-- Source text follows --
Documentation forServer & Application Monitor
Monitoring your applications and environment is a key capability of SolarWinds Observability Self-Hosted (formerly Hybrid Cloud Observability) and is available in the Essentials edition. Server & Application Monitor (SAM) is also available in a standalone module.

Linux Memory Monitoring Perl

This SAM application monitor template assesses the memory performance of a of Linux servers through the use of Perl scripts.

This template supports the SolarWinds Platform Agent for Linux.

Prerequisites

SSH and Perl are installed on the target server.

If Perl is installed in a location different from /usr/bin/perl, edit paths in the first line of the field ”script body” (#!/usr/bin/perl) for component monitors, or create a symbolic link to Perl with ln command.

To determine where Perl is installed, use the following command: which perl

Operating Systems

The following OS versions may cause issues with certain counters in this template:

  • Red Hat Enterprise Linux 3, 4
  • SUSE Linux Enterprise Server 9

Credentials

Root credentials on the target server.

Component monitors

Components without predetermined threshold values have guidance such as "Use the lowest threshold possible" or "use the highest threshold possible" to help you find a threshold appropriate for your application. To learn more, see Manage thresholds in SAM.
-- Source text concluded --
Required tasks:
1/ According to the Linux Memory Monitoring Perl page, which OS versions may cause issues with certain counters in the template?
2/ From the Linux Memory Monitoring Perl page, extract everything from "Documentation forServer &" down to "with ln command.".
3/ Does each statement agree with the Linux Memory Monitoring Perl page? For (a), (b) and (c), answer yes or no and quote the page's deciding words.
(a) The template supports the SolarWinds Platform Agent for Linux.
(b) Standard user credentials on the target server are enough for the template.
(c) SAM is available only as part of SolarWinds Observability Self-Hosted.
The lines after this sentence play no part in anything asked here.
-- Entries supplied follows --
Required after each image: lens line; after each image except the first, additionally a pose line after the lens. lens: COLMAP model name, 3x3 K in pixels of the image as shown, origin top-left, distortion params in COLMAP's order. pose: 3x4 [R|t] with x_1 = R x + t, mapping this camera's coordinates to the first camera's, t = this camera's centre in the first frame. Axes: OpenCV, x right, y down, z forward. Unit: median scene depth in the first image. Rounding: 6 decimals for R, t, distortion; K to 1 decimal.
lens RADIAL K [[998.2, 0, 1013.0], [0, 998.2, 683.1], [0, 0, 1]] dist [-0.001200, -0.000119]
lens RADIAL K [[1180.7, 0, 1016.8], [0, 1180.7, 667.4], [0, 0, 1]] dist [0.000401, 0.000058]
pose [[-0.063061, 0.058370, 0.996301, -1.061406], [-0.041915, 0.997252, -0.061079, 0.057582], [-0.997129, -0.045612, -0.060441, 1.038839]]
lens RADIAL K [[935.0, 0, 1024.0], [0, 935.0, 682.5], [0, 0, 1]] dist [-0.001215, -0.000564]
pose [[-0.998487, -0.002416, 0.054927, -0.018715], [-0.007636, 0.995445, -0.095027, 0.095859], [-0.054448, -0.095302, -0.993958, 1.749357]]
-- Entries supplied concluded --
Answers for the exercise:
1/ Red Hat Enterprise Linux 3 and 4, and SUSE Linux Enterprise Server 9.

2/
Documentation forServer & Application Monitor
Monitoring your applications and environment is a key capability of SolarWinds Observability Self-Hosted (formerly Hybrid Cloud Observability) and is available in the Essentials edition. Server & Application Monitor (SAM) is also available in a standalone module.

Linux Memory Monitoring Perl

This SAM application monitor template assesses the memory performance of a of Linux servers through the use of Perl scripts.

This template supports the SolarWinds Platform Agent for Linux.

Prerequisites

SSH and Perl are installed on the target server.

If Perl is installed in a location different from /usr/bin/perl, edit paths in the first line of the field ”script body” (#!/usr/bin/perl) for component monitors, or create a symbolic link to Perl with ln command.

3/
(a) Yes: "This template supports the SolarWinds Platform Agent for Linux."
(b) No: "Root credentials on the target server."
(c) No: "Server & Application Monitor (SAM) is also available in a standalone module."